• Aim of the task:
Answer these from the Beckwith-Wiedemann syndrome case report below:
1. How old was the infant in the presented case?
2. What share of infants with this syndrome are born prematurely?
3. Which two preoperative studies does the report recommend?

• Document extract:
────
ANESTHETIC CONSIDERATIONS OF AN INFANT WITH BECKWITH-WIEDEMANN SYNDROME

The case of a 3-day-old infant with Beckwith-Wiedemann syndrome who required anesthetic care during closure of an abdominal wall defect is presented. Beckwith-Wiedemann syndrome comprises a constellation of clinical features, including macroglossia, macrosomia, omphalocele, visceromegaly, mild microcephaly, facial nevus flammeus, horizontal earlobe creases, and renal medullary dysplasia. Due to the high rate of omphalocele in this syndrome, anesthetic care is frequently required during the neonatal period. Many of these infants (greater than 50%) are born prematurely. Therefore, their anesthetic care may be further complicated by associated diseases of prematurity, such as hyaline membrane disease. Additional anesthetic implications of this syndrome relate to the occurrence and management of hypoglycemia and polycythemia. Careful intraoperative management of glucose homeostasis is particularly important, since eventual neurologic outcome and intelligence will be normal provided prolonged neonatal hypoglycemia is avoided. Preoperative evaluation of the cardiac and genitourinary system, including echocardiography and renal ultrasound, are recommended because of the frequent occurrence of associated anomalies with omphalocele.
────
• Given records:
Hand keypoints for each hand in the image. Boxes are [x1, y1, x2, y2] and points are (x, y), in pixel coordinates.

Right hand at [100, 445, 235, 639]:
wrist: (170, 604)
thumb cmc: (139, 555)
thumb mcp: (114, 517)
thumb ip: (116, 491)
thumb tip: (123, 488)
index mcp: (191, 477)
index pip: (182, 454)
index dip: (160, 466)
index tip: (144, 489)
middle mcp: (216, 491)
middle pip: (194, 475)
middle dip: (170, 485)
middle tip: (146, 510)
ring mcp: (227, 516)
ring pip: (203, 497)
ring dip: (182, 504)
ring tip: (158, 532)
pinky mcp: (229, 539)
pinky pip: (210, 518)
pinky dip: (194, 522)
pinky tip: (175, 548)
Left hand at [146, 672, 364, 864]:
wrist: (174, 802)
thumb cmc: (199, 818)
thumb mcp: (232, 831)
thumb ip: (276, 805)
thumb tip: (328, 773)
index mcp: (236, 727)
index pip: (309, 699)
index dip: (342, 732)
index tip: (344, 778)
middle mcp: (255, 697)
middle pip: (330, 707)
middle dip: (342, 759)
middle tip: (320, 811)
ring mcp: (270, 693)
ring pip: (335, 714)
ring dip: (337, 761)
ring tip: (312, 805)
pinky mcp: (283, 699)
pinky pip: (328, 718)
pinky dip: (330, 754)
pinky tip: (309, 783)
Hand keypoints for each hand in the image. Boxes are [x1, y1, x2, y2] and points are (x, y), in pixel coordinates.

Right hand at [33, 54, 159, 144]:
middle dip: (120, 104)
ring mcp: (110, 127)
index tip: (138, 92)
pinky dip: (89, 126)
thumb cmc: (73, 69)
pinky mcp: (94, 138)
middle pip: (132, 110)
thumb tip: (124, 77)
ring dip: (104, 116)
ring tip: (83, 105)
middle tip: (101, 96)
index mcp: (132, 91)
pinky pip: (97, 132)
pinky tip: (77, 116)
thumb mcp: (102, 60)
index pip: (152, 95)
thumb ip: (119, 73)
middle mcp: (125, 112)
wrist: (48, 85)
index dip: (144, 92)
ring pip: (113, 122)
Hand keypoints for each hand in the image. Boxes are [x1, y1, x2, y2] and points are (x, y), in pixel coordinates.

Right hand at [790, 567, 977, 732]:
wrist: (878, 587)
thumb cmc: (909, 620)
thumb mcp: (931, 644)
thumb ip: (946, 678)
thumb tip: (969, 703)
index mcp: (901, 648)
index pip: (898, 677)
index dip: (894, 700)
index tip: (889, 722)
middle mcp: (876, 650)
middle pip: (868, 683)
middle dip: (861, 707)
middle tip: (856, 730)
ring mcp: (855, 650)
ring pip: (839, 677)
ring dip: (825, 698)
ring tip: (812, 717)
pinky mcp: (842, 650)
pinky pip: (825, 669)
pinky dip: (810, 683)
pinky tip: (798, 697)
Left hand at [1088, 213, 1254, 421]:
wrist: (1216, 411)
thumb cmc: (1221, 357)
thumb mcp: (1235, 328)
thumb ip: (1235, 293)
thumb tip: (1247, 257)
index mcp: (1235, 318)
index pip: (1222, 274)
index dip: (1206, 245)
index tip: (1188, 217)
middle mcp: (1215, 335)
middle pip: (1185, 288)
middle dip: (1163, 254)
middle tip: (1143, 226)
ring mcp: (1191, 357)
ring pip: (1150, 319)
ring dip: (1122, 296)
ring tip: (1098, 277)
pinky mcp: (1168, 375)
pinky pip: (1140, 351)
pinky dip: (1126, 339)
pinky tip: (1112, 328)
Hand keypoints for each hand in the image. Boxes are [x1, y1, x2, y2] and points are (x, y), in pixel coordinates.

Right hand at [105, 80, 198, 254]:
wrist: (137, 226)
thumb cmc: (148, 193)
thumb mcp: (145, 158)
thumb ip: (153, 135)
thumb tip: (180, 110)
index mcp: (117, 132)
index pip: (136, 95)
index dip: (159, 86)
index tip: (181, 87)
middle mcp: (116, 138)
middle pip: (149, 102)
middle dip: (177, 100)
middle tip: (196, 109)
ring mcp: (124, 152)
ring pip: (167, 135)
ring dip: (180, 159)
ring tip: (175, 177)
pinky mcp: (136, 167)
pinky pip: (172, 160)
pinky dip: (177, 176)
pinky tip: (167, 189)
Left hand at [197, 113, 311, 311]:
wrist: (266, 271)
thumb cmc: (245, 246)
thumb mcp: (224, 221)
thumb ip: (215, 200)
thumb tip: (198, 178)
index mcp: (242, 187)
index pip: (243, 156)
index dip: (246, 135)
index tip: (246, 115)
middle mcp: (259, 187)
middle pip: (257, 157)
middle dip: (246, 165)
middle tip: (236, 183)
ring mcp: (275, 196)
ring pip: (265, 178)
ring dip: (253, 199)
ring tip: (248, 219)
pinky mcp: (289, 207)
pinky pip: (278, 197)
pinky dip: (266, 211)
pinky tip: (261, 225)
────
• Written answer:
1. 3 days old.
2. Greater than 50%.
3. Echocardiography and renal ultrasound.